TNFRSF25遺伝子にコードされるTNFRSF25タンパク質は、TNF受容体スーパーファミリーに属する。この受容体は、活性化されて抗原と遭遇したT細胞に選択的に発現している。TNFRSF25はFOXP3陽性制御性T細胞でも高度に発現している。TNFRSF25はTL1A(TNFSF15)と呼ばれる1種類のリガンドによって活性化され、TL1AはToll様受容体またはFc受容体の活性化後に抗原提示細胞や一部の内皮細胞で迅速にアップレギュレーションされる。TNFRSF25はTRADDアダプター分子を介してNF-κB活性を刺激し、またFADDアダプター分子を介してカスパーゼの活性化を刺激しアポトーシスを調節することが示されている[6]。
TNFRSF25遺伝子には異なるアイソフォームをコードする複数の選択的スプライシングバリアントが報告されているが、これらの大部分には分泌型分子となる可能性のあるタンパク質がコードされている。B細胞やT細胞においてこの遺伝子の選択的スプライシングはT細胞の活性化に伴って変化が生じ、全長の膜結合型アイソフォームが主に産生されるようになる。この変化はT細胞の活性化によって誘導されるリンパ球増殖の制御に関与していると考えられている[7]。具体的には、TNFRSF25の活性化は事前のT細胞受容体の拘束に依存しており、TL1Aの結合後、TNFRSF25シグナルによってT細胞はIL-2受容体を介した内因性IL-2への感受性が増大し、T細胞の増殖が亢進する。TNFRSF25受容体の活性化はT細胞受容体に依存しているため、in vivoではこの受容体の活性は同種抗原に遭遇したT細胞に特異的なものとなる。平常時、自己免疫が生じていない人物では、同種抗原に定期的に遭遇するT細胞の大部分はFOXP3陽性制御性T細胞である。他の外因性シグナルが存在しない条件下でのTNFRSF25の刺激はFOXP3陽性制御性T細胞の特異的増殖を刺激し、全CD4陽性T細胞中のFOXP3陽性制御性T細胞の割合は5日以内に8–10%から35–40%にまで増加する[9]。

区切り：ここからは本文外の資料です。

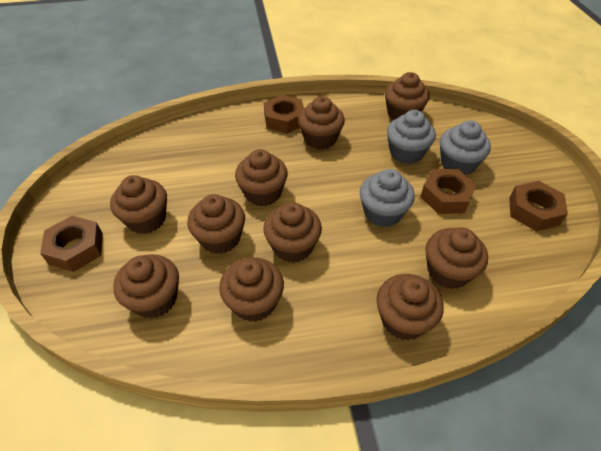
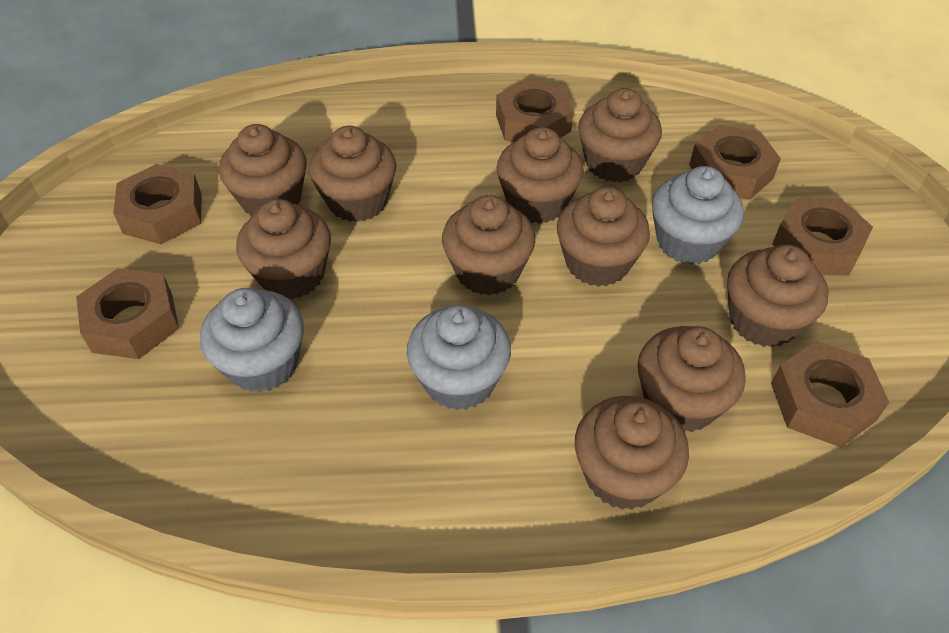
brown nut: [40,216,103,272] [264,95,304,134] [420,169,477,214] [509,181,568,231] = 4 -> [76,268,179,359] [113,164,202,244] [496,79,574,142] [689,125,781,200] [771,341,890,447] [772,197,873,276] = 6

TNFRSF25のアゴニストは制御性T細胞の増殖を刺激するために用いることができ、気管支喘息、実質臓器の同種移植、角膜炎の実験モデルにおいて炎症が低減される[9][10][11]。またTNFRSF25の活性化は抗原に依存的であるため、TNFRSF25を自己抗原やワクチン抗原と共刺激することで、それぞれ免疫病理の悪化、そしてワクチン刺激による免疫の亢進をもたらすことができる[12]。